Kein Schutz für Fußgeher
Zwischen Mürzzuschlag und Hönigsberg entstehen immer mehr Geschäfte. Die ÖVP Mürzzuschlag will dort mehr Sicherheit für Fußgänger.

Foto © Michaela Auer
Zwei Lebensmitteldiskonter gibt es in dem Bereich schon, und es baut bereits die nächste Lebensmittelkette. Auch die Baubewilligungsverfahren für ein Einkaufszentrum sind im Laufen. Alles dort ist ausgerichtet auf Kunden, die mit dem Auto kommen.

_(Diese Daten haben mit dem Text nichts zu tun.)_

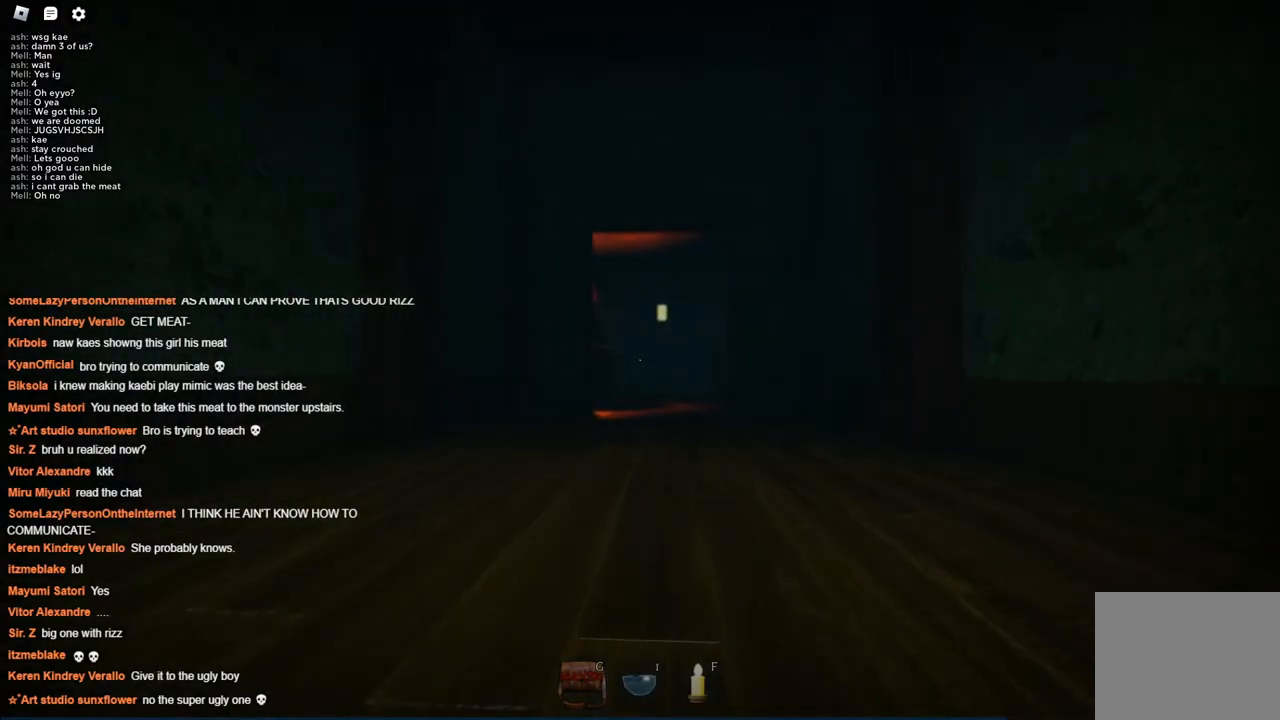
{"keys": ["w"], "events": []}
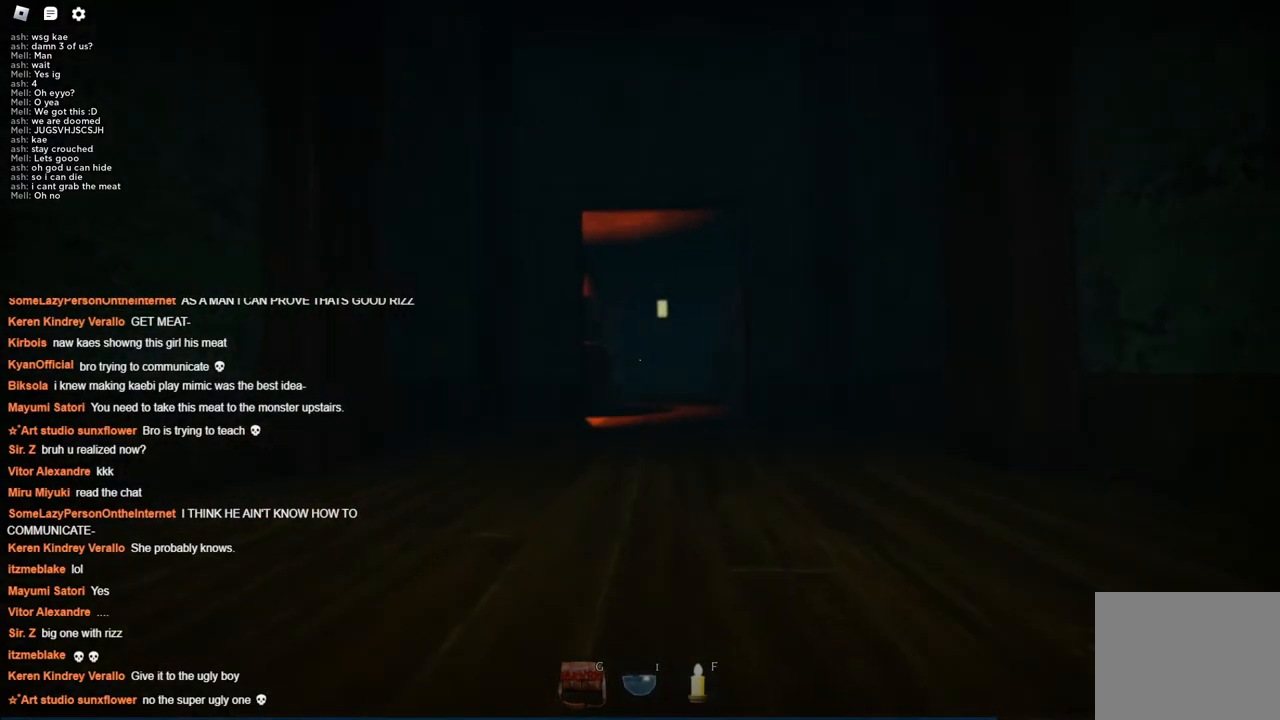
{"keys": ["w"], "events": []}
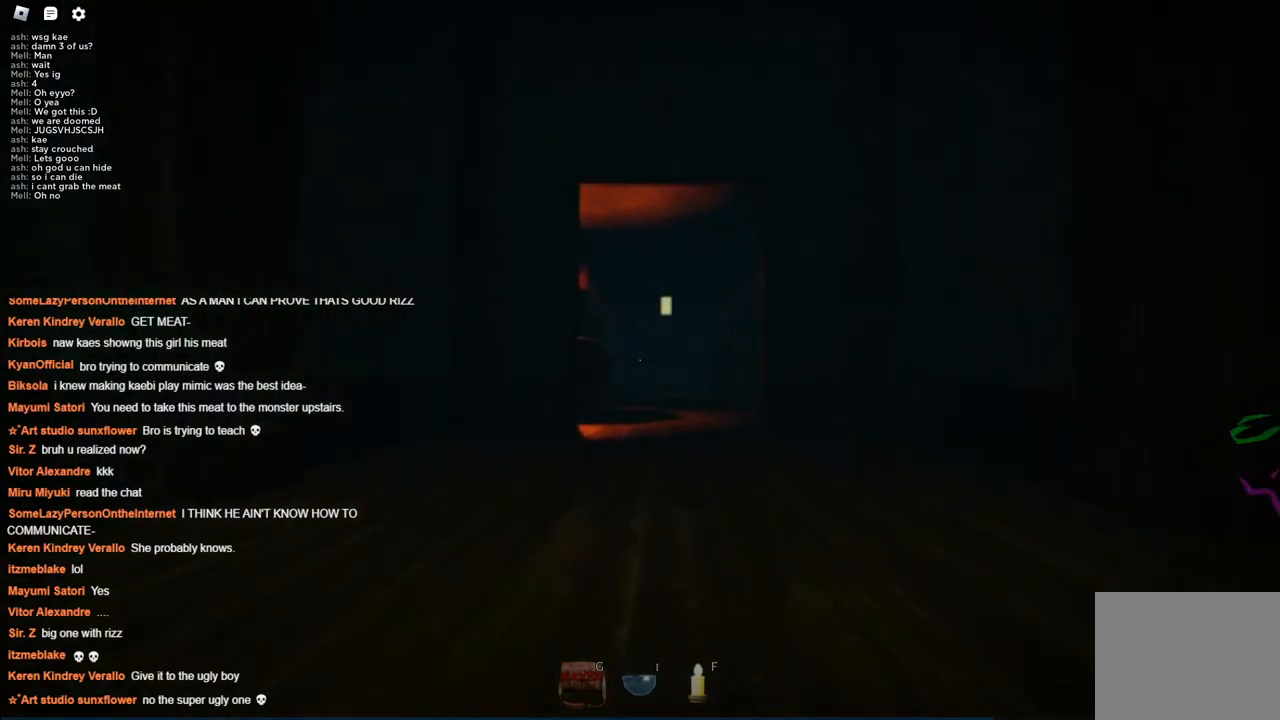
{"keys": ["w"], "events": []}
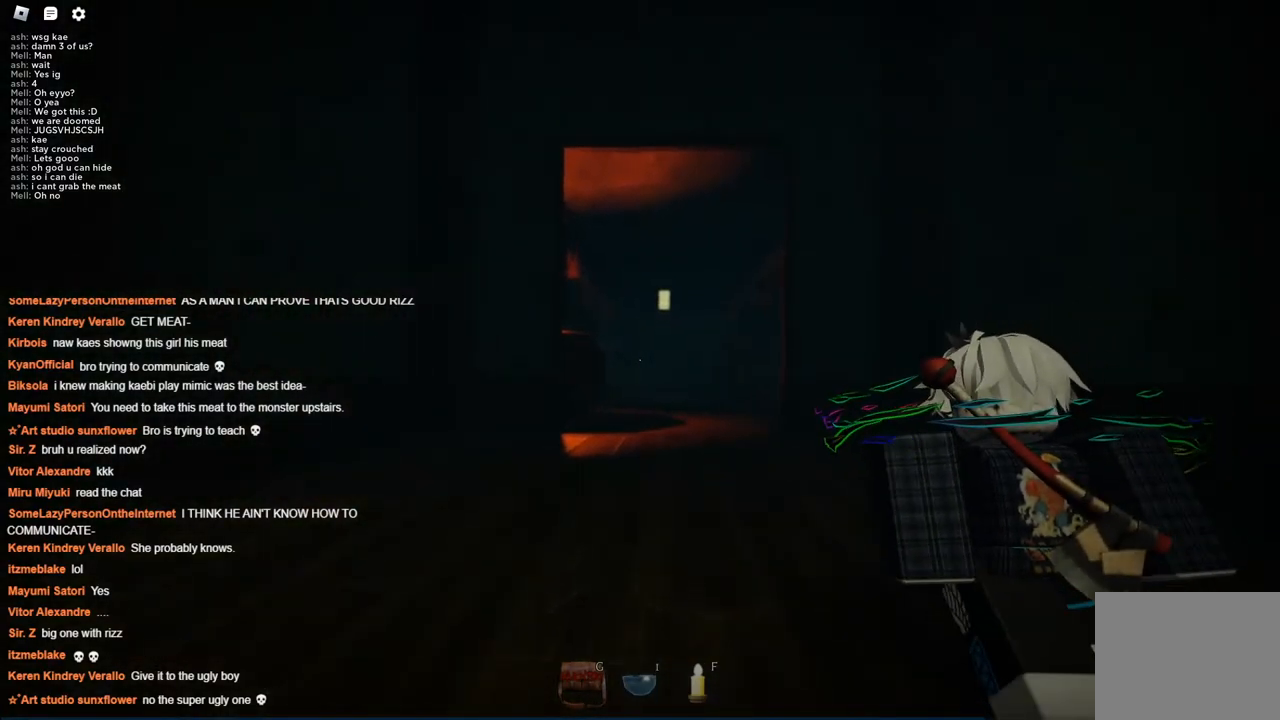
{"keys": ["w"], "events": []}
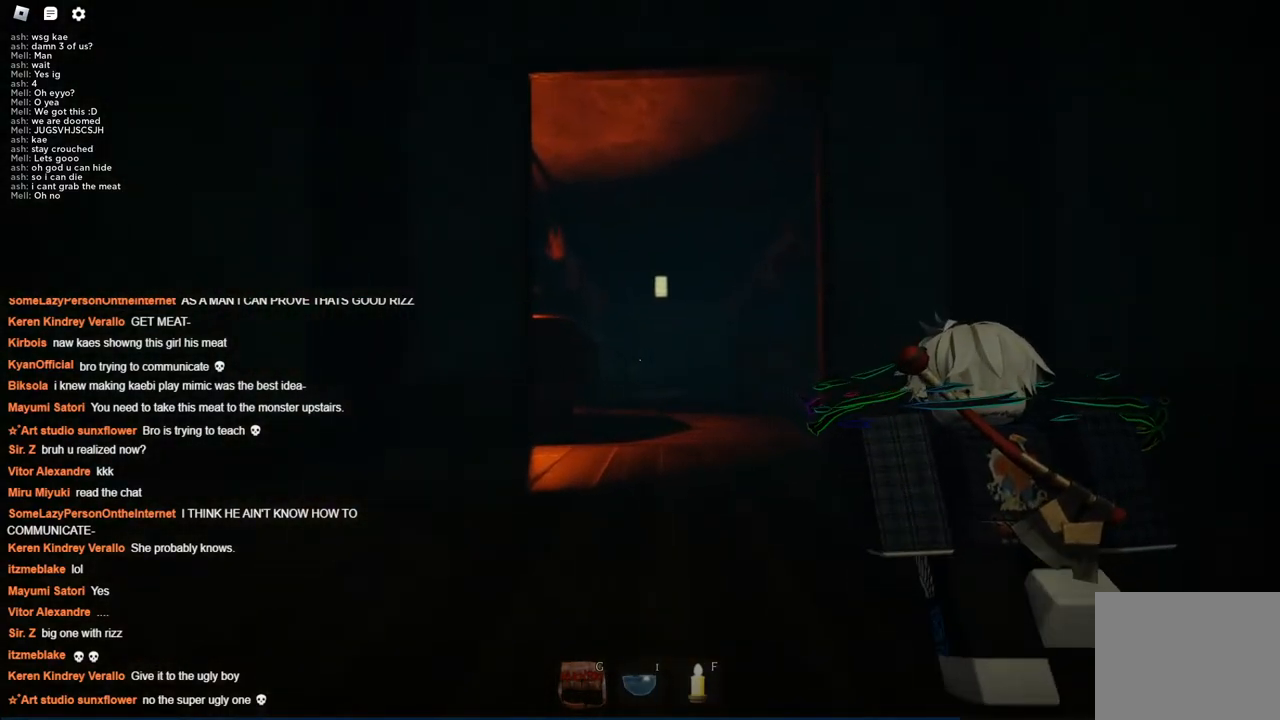
{"keys": ["w"], "events": []}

Thomas Gstättner, ÖVP-Gemeinderat in Mürzzuschlag, vermisst bauliche Maßnahmen, damit auch Fußgänger oder Radfahrer die Geschäfte sicher erreichen können. So gibt es entlang der Straße nur auf einer Seite einen Gehweg, aber beidseitig Bushaltestellen. Gstättner möchte dort die Möglichkeit eines Schutzweges geprüft haben. Außerdem gehöre die Gesamtsituation angeschaut, sagt er. "Denn die Verkehrssituation und die Frequenzen werden sich ändern, wenn der neue Supermarkt fertig ist und jetzt auch noch das Fachmarktzentrum gebaut wird."
Zu gefährlich
Die Gemeinde Mürzzuschlag hat in dieser Sache vor etwa einem Jahr eine Anfrage gestellt, berichtet Sascha Schwarz von der Baubezirksleitung Bruck. Aber: "Der Schutzweg würde im Freiland liegen, dort gilt eine Geschwindigkeitsbegrenzung von 70 Stundenkilometern." Die Geschwindigkeitsobergrenze für die Errichtung eines Schutzweges liegt aber bei 60 Kilometern pro Stunde. Bei höheren Geschwindigkeiten ist ein Zebrastreifen zu gefährlich. Die Fußgänger fühlen sich auf dem Schutzweg zu sicher, die Autofahrer rechnen vor allem im Freiland nicht mit einem Zebrastreifen.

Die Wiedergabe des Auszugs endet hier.